What I didn’t remember was the doctor saying to take the stuff only in the mornings. I remembered it at 4 AM, though.
I checked the ingredients on the label. Regular Sudafed has 10 mg (of Sudafed) per 4-hour dose. The Aleve Cold & Sinus has 120 mg (of Sudafed) per 12-hour dose. Talk about sheer energy! I got so many projects completed this weekend!
On a different medication note – in my life, the taste of all liquid medications has been compared to some “carsick medicine” I used to have to take when I was small. I used to get vomiterious in the back seat of the car on long drives. I’d like to think that it was related to the driver’s ability to negotiate curves on country roads while smoking with the windows rolled up, but it’s easier to medicate a child than to change the behavior of an adult.

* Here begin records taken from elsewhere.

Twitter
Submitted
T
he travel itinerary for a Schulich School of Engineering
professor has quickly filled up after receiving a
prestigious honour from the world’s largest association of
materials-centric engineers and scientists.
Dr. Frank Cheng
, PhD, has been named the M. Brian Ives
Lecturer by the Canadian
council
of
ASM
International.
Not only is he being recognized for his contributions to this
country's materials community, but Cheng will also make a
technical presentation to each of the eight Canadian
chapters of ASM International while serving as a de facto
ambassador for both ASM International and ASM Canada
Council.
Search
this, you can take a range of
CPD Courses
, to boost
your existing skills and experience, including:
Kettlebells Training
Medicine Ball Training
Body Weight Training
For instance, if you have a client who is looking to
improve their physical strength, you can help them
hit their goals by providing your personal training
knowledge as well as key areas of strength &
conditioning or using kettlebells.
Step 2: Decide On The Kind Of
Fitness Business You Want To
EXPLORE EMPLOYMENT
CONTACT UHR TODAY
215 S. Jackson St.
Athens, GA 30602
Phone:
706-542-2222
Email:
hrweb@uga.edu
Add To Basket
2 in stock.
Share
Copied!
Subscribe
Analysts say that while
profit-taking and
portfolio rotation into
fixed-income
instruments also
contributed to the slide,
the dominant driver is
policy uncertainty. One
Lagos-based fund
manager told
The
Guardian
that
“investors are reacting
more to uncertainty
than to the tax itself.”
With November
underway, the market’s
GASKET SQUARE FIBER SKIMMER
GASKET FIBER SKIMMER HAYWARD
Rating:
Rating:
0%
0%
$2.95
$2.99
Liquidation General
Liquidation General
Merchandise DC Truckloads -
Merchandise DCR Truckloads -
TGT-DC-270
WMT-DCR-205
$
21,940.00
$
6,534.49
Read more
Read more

But I digress. The carsick medicine was, by far, the foulest tasting substance known to me. Any time people complained about the taste of Nyquil or cough syrup, I remembered the carsick medicine and ranked the tastes of these other medicaments accordingly.
Last night I took some prescription cough syrup. I was unable to rank the taste on the “at least it’s better than carsick medicine” scale… because it WAS the carsick medicine! It was Phenergan all along. G to the R to the O double S.